##### DATA FOR THIS EXERCISE #####

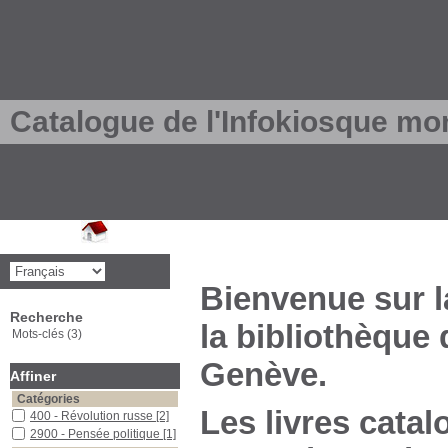
Catalogue de l'Infokiosque mo
Bienvenue sur l
Recherche
la bibliothèque
Mots-clés (3)
Genève.
Affiner
Catégories
Les livres catal
400 - Révolution russe
[2]
2900 - Pensée politique
[1]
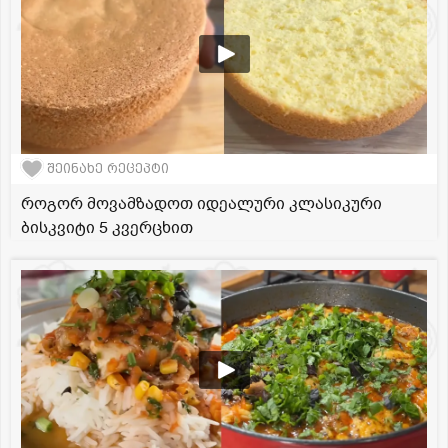
შეინახე რეცეპტი
როგორ მოვამზადოთ იდეალური კლასიკური
ბისკვიტი 5 კვერცხით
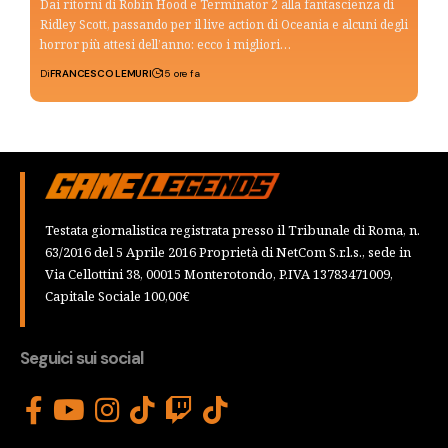
Dai ritorni di Robin Hood e Terminator 2 alla fantascienza di
Ridley Scott, passando per il live action di Oceania e alcuni degli
horror più attesi dell’anno: ecco i migliori…
Di
FRANCESCO LEMURI
15 ore fa
Testata giornalistica registrata presso il Tribunale di Roma, n.
63/2016 del 5 Aprile 2016 Proprietà di NetCom S.r.l.s., sede in
Via Cellottini 38, 00015 Monterotondo, P.IVA 13783471009,
Capitale Sociale 100,00€
Seguici sui social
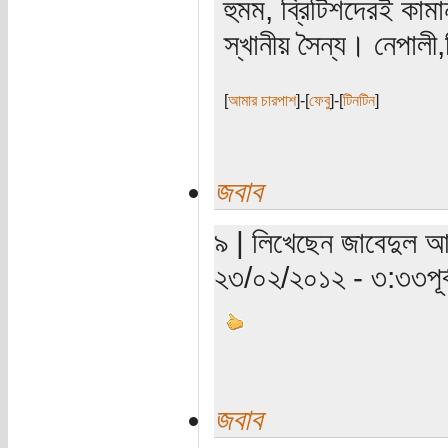
হুমম, ব্রিটিশদেরই কাম
স্খানীয় সৈন্য। নেপালী,
[
আমার চারপাশ
]-[
ফেবু
]-[
টিনটিন
]
জবাব
৯ | লিখেছেন জাবেদুল আক
২৩/০২/২০১২ - ৩:৩৩পূর্ব
জবাব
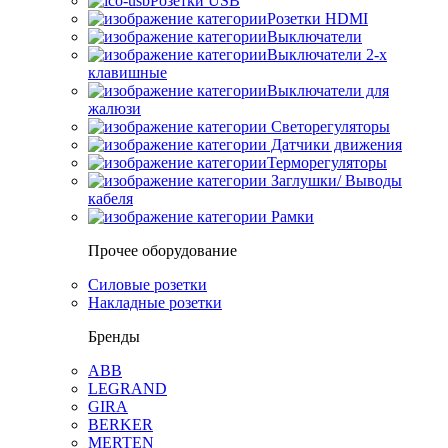
Розетки USB
Розетки HDMI
Выключатели
Выключатели 2-х
клавишные
Выключатели для
жалюзи
Светорегуляторы
Датчики движения
Терморегуляторы
Заглушки/ Выводы
кабеля
Рамки
Прочее оборудование
Силовые розетки
Накладные розетки
Бренды
ABB
LEGRAND
GIRA
BERKER
MERTEN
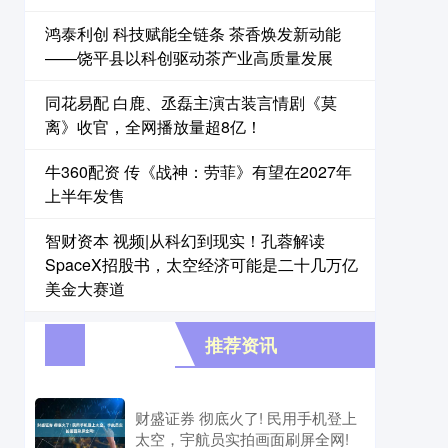
鸿泰利创 科技赋能全链条 茶香焕发新动能
——饶平县以科创驱动茶产业高质量发展
同花易配 白鹿、丞磊主演古装言情剧《莫
离》收官，全网播放量超8亿！
牛360配资 传《战神：劳菲》有望在2027年
上半年发售
智财资本 视频|从科幻到现实！孔蓉解读
SpaceX招股书，太空经济可能是二十几万亿
美金大赛道
推荐资讯
财盛证券 彻底火了! 民用手机登上
太空，宇航员实拍画面刷屏全网!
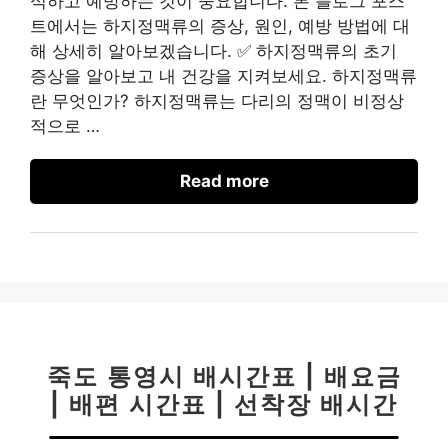
식하고 예방하는 것이 중요합니다. 본 블로그 포스
트에서는 하지정맥류의 증상, 원인, 예방 방법에 대
해 상세히 알아보겠습니다. ✅ 하지정맥류의 초기
증상을 알아보고 내 건강을 지켜보세요. 하지정맥류
란 무엇인가? 하지정맥류는 다리의 정맥이 비정상
적으로 …
Read more
죽도 통영시 배시간표 | 배요금
| 배편 시간표 | 선착장 배시간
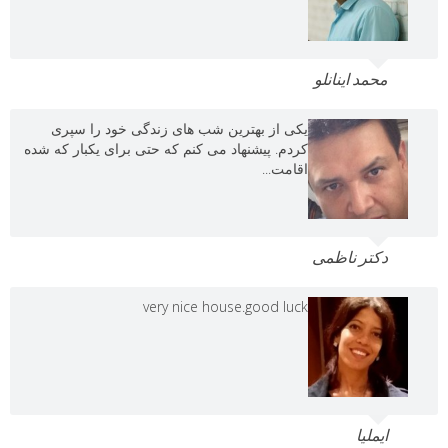
محمد اینانلو
یکی از بهترین شب های زندگی خود را سپری
کردم. پیشنهاد می کنم که حتی برای یکبار که شده
اقامت...
دکتر ناظمی
very nice house.good luck
ایملیا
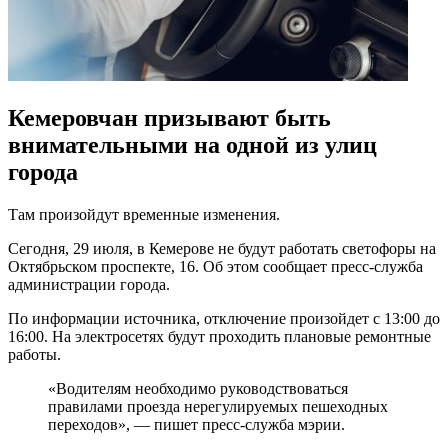
Кемеровчан призывают быть
внимательными на одной из улиц
города
Там произойдут временные изменения.
Сегодня, 29 июля, в Кемерове не будут работать светофоры на
Октябрьском проспекте, 16. Об этом сообщает пресс-служба
администрации города.
По информации источника, отключение произойдет с 13:00 до
16:00. На электросетях будут проходить плановые ремонтные
работы.
«Водителям необходимо руководствоваться
правилами проезда нерегулируемых пешеходных
переходов», — пишет пресс-служба мэрии.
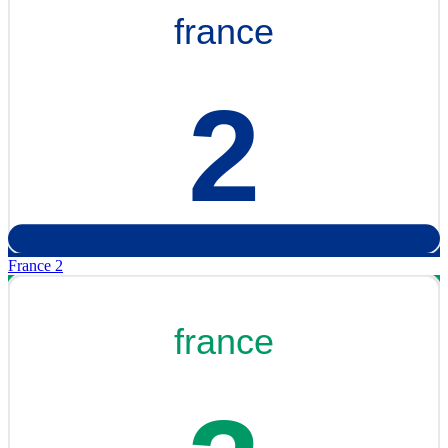
France 2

#####

### EXERCISE REQUIREMENTS
A clean copy is needed of the lines above from the one with "Dai ritorni di" up to and including the one with "администрации города.". Please set it down exactly, with no pictures.

### TASK ANSWER
Dai ritorni di Robin Hood e Terminator 2 alla fantascienza di
Ridley Scott, passando per il live action di Oceania e alcuni degli
horror più attesi dell’anno: ecco i migliori…
Di
FRANCESCO LEMURI
15 ore fa
Testata giornalistica registrata presso il Tribunale di Roma, n.
63/2016 del 5 Aprile 2016 Proprietà di NetCom S.r.l.s., sede in
Via Cellottini 38, 00015 Monterotondo, P.IVA 13783471009,
Capitale Sociale 100,00€
Seguici sui social
হুমম, ব্রিটিশদেরই কাম
স্খানীয় সৈন্য। নেপালী,
[
আমার চারপাশ
]-[
ফেবু
]-[
টিনটিন
]
জবাব
৯ | লিখেছেন জাবেদুল আক
২৩/০২/২০১২ - ৩:৩৩পূর্ব
জবাব
Розетки USB
Розетки HDMI
Выключатели
Выключатели 2-х
клавишные
Выключатели для
жалюзи
Светорегуляторы
Датчики движения
Терморегуляторы
Заглушки/ Выводы
кабеля
Рамки
Прочее оборудование
Силовые розетки
Накладные розетки
Бренды
ABB
LEGRAND
GIRA
BERKER
MERTEN
鸿泰利创 科技赋能全链条 茶香焕发新动能
——饶平县以科创驱动茶产业高质量发展
同花易配 白鹿、丞磊主演古装言情剧《莫
离》收官，全网播放量超8亿！
牛360配资 传《战神：劳菲》有望在2027年
上半年发售
智财资本 视频|从科幻到现实！孔蓉解读
SpaceX招股书，太空经济可能是二十几万亿
美金大赛道
推荐资讯
财盛证券 彻底火了! 民用手机登上
太空，宇航员实拍画面刷屏全网!
식하고 예방하는 것이 중요합니다. 본 블로그 포스
트에서는 하지정맥류의 증상, 원인, 예방 방법에 대
해 상세히 알아보겠습니다. ✅ 하지정맥류의 초기
증상을 알아보고 내 건강을 지켜보세요. 하지정맥류
란 무엇인가? 하지정맥류는 다리의 정맥이 비정상
적으로 …
Read more
죽도 통영시 배시간표 | 배요금
| 배편 시간표 | 선착장 배시간
محمد اینانلو
یکی از بهترین شب های زندگی خود را سپری
کردم. پیشنهاد می کنم که حتی برای یکبار که شده
اقامت...
دکتر ناظمی
very nice house.good luck
ایملیا
Кемеровчан призывают быть
внимательными на одной из улиц
города
Там произойдут временные изменения.
Сегодня, 29 июля, в Кемерове не будут работать светофоры на
Октябрьском проспекте, 16. Об этом сообщает пресс-служба
администрации города.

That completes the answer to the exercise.